### PROVIDED DATA

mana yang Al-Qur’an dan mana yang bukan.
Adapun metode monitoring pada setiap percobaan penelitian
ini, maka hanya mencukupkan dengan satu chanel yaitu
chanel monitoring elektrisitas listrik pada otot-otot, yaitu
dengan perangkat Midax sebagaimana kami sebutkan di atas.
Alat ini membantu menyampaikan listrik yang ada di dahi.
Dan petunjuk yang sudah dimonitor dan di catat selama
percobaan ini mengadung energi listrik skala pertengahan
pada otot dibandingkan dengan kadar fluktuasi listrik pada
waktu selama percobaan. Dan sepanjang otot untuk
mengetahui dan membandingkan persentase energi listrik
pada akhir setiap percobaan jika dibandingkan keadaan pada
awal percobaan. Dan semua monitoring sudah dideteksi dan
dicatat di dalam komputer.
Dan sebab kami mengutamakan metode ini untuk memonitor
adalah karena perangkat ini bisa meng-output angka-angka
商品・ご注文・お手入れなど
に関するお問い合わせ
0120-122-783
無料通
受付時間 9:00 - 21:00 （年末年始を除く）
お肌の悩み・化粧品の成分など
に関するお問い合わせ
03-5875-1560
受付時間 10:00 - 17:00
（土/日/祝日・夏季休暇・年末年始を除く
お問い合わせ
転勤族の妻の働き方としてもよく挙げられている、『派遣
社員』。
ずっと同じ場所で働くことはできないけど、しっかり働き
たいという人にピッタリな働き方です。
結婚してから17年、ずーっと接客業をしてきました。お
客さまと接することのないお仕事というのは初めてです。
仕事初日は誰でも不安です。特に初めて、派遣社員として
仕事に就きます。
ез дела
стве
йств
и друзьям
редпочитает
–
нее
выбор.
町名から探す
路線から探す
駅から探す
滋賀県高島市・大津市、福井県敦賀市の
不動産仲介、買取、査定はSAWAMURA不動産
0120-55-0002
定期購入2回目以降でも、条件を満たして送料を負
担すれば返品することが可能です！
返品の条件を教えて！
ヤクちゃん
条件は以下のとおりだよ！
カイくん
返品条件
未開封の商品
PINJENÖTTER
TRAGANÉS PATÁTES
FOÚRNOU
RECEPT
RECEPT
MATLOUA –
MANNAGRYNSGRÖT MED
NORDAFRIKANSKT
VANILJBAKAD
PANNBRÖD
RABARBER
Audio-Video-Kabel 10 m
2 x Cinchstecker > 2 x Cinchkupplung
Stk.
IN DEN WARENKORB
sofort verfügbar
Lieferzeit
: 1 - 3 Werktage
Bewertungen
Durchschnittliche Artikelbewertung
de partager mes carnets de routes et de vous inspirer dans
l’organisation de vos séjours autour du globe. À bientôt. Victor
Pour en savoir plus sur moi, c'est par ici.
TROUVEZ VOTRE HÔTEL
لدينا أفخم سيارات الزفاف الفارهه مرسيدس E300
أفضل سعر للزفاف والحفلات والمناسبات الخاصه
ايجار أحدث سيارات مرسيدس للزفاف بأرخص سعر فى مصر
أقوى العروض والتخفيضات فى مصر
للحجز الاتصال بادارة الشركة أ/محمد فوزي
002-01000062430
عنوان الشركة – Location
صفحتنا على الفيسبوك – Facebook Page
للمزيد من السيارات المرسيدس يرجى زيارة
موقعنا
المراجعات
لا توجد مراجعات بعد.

### GOAL OF THE EXERCISE
Rewrite the entries from the start through the line containing "pada otot dibandingkan", changing "percobaan" to "eksperimen" and keeping everything else the same.

### TASK RESULT
mana yang Al-Qur’an dan mana yang bukan.
Adapun metode monitoring pada setiap eksperimen penelitian
ini, maka hanya mencukupkan dengan satu chanel yaitu
chanel monitoring elektrisitas listrik pada otot-otot, yaitu
dengan perangkat Midax sebagaimana kami sebutkan di atas.
Alat ini membantu menyampaikan listrik yang ada di dahi.
Dan petunjuk yang sudah dimonitor dan di catat selama
eksperimen ini mengadung energi listrik skala pertengahan
pada otot dibandingkan dengan kadar fluktuasi listrik pada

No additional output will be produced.